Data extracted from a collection
◆ ◆ ◆ ◆

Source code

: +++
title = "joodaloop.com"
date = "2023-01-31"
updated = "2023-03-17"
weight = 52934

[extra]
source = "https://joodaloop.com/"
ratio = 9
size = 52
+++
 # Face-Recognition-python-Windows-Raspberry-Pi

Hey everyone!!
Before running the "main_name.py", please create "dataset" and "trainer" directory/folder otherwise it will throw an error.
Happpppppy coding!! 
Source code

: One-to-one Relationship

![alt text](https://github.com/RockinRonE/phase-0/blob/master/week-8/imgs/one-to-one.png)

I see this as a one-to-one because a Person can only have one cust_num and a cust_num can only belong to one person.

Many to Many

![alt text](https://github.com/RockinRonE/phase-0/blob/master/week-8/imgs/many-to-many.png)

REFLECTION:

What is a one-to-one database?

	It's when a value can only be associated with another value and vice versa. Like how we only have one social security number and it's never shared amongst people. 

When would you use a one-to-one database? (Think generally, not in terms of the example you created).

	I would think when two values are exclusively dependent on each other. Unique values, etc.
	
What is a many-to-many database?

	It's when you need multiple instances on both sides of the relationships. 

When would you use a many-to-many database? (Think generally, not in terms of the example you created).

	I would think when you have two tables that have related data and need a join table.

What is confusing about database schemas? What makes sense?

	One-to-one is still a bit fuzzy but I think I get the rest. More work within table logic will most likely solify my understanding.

◆ ◆ ◆ ◆

• Instructions to follow: Return all lines in the entries above that carry the word "RockinRonE".

• Finished exercise:
![alt text](https://github.com/RockinRonE/phase-0/blob/master/week-8/imgs/one-to-one.png)
![alt text](https://github.com/RockinRonE/phase-0/blob/master/week-8/imgs/many-to-many.png)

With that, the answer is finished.